External service dependency: This node calls the Agents service endpoint at agents/web_scrape. Network connectivity and correct service configuration are required.
Timeout: Requests time out after 300 seconds. Large pages or high recursion depth can increase processing time.
Depth limit: max_depth is capped at 3. Depth 0 scrapes only the provided URLs.
Input formatting: Provide multiple URLs or queries as separate lines. At least one URL is required; queries can be empty.
Error propagation: Non-200 responses or JSON parsing issues will raise an exception. Failed pages or queries are returned with explanatory messages in the outputs.

Troubleshooting¶

Non-200 or request failure: Verify the URLs are valid and reachable, and ensure the Agents service endpoint is configured and accessible. Try reducing the number of URLs.
Timeouts: Reduce max_depth, provide fewer/lighter pages, or try again when the network is stable. Very large or complex pages increase processing time.

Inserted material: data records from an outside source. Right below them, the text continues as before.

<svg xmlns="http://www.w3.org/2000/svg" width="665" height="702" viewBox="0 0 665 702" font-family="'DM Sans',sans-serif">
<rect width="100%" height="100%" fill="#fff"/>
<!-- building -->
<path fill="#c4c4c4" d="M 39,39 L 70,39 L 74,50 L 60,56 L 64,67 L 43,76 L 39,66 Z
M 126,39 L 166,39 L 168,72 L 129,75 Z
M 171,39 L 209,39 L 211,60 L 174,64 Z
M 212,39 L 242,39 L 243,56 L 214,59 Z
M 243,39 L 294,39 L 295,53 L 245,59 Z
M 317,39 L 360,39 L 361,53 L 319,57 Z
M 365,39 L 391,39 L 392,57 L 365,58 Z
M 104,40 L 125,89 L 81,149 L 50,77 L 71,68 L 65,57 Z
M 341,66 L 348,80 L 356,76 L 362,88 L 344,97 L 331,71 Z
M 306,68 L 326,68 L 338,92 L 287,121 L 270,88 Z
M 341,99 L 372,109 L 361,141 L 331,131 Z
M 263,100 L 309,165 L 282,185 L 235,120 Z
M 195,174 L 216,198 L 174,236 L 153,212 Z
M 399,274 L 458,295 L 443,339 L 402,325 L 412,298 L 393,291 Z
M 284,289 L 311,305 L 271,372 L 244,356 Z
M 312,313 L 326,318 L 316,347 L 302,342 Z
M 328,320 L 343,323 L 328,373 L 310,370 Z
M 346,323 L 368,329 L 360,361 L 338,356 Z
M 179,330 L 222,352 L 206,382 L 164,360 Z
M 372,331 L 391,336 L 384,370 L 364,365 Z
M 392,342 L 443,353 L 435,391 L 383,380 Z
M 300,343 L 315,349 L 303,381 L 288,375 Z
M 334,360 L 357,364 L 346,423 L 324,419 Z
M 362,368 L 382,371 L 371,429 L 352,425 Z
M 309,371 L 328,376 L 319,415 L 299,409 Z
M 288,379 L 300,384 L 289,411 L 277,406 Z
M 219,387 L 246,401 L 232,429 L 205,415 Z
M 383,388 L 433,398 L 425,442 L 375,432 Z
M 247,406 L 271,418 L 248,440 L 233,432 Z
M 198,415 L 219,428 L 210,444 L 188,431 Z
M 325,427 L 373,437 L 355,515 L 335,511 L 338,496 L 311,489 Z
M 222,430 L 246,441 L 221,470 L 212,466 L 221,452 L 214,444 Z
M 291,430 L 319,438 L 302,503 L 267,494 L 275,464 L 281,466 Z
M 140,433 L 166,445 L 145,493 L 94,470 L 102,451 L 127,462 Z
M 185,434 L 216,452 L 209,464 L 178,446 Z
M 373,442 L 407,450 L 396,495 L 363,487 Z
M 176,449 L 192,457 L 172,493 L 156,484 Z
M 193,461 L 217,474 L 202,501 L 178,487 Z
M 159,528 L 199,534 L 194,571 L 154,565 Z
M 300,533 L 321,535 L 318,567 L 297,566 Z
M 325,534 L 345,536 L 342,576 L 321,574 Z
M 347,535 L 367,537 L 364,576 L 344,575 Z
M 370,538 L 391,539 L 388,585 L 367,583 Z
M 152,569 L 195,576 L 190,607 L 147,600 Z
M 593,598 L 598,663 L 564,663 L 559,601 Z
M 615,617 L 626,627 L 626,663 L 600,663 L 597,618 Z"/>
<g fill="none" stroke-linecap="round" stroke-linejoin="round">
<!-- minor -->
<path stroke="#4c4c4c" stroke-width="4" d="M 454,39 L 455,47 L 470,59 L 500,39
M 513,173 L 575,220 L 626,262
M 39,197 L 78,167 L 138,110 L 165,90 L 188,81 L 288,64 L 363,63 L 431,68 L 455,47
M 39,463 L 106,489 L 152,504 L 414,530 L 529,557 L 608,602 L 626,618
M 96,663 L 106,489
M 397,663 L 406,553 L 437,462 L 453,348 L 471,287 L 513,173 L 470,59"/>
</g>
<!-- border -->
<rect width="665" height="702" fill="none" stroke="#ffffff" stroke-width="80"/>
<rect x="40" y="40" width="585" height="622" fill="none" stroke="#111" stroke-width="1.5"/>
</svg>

Empty answers: If no queries are provided, the answers output will be empty or minimal by design. Add queries to receive Q&A output.
Malformed documents JSON: The documents output is a JSON string. If downstream nodes fail to parse it, ensure they expect a JSON string and not a Python object.
Unexpected HTML or proxy pages: If JSON decoding errors occur, the service may be returning an HTML error page (e.g., proxy/auth). Check service URL configuration and authentication requirements.